=== Dataset ===

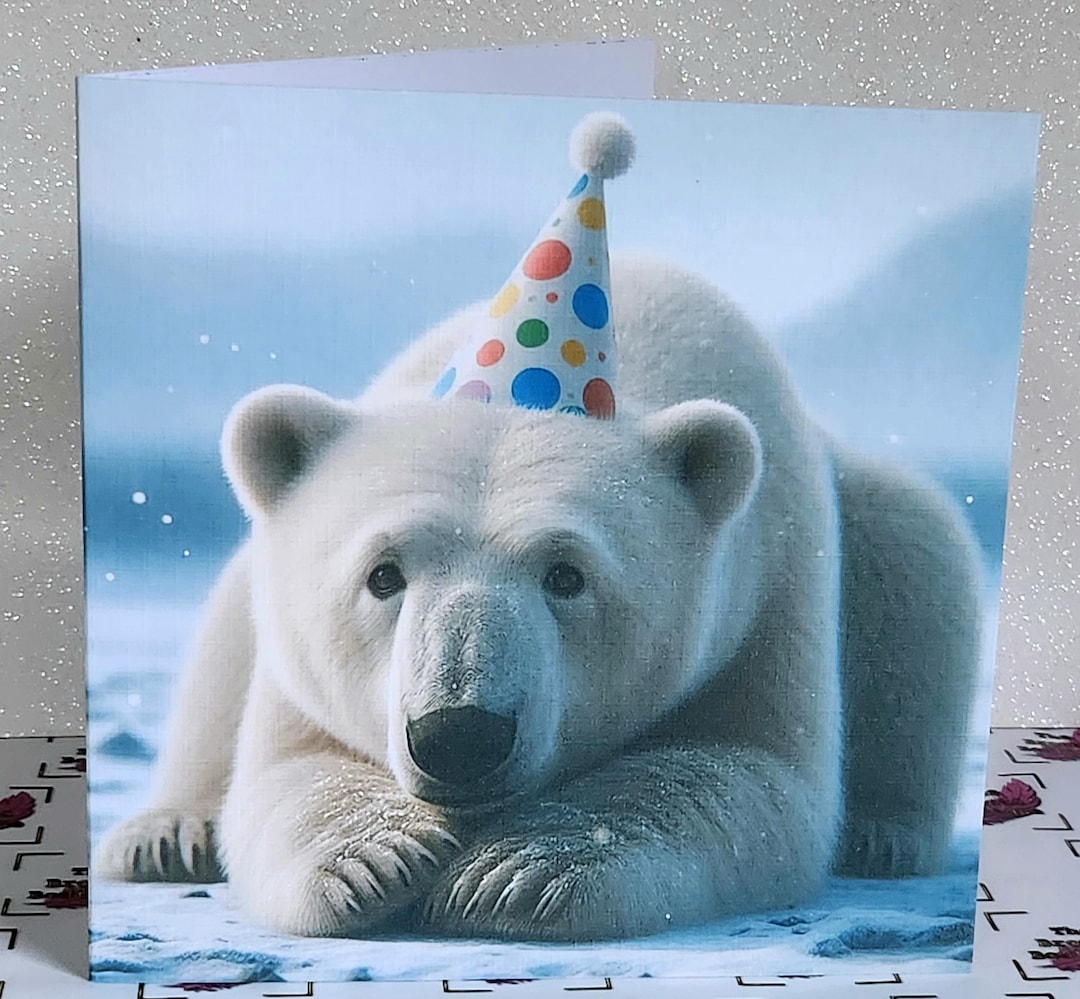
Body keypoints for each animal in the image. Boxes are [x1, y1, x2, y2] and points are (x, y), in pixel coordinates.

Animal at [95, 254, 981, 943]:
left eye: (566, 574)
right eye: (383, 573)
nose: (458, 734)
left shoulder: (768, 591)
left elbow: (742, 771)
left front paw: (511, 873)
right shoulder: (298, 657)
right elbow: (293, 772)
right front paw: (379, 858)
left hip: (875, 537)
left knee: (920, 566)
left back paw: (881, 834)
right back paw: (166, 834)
* * *
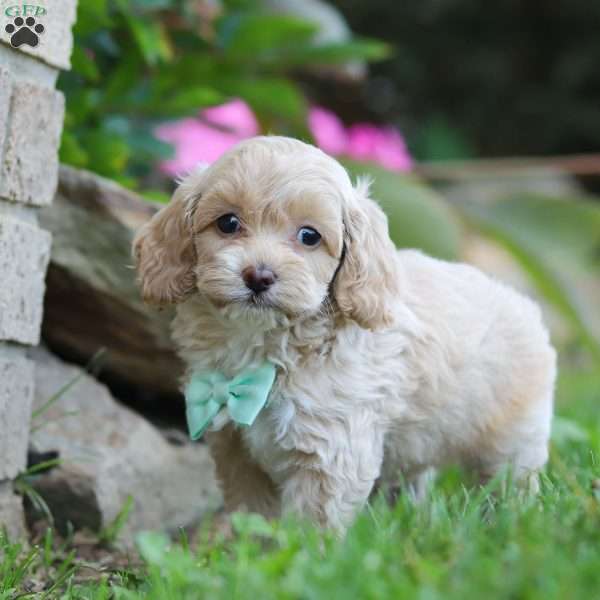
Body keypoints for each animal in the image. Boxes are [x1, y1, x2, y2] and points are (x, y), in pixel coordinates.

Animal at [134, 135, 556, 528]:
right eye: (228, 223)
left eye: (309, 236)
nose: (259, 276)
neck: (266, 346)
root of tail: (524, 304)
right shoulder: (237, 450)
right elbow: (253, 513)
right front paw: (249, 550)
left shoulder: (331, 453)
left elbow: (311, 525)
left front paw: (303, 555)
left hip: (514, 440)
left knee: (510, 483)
...
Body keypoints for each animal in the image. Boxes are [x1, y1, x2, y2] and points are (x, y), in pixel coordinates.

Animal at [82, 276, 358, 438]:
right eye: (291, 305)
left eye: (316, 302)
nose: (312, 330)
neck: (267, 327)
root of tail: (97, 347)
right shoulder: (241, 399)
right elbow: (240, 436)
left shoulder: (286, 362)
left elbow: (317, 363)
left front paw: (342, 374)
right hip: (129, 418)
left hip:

=== Assignment ===
A single number is the answer here: the count of lines in the material above holding the string "elbow".

=== Output below ===
6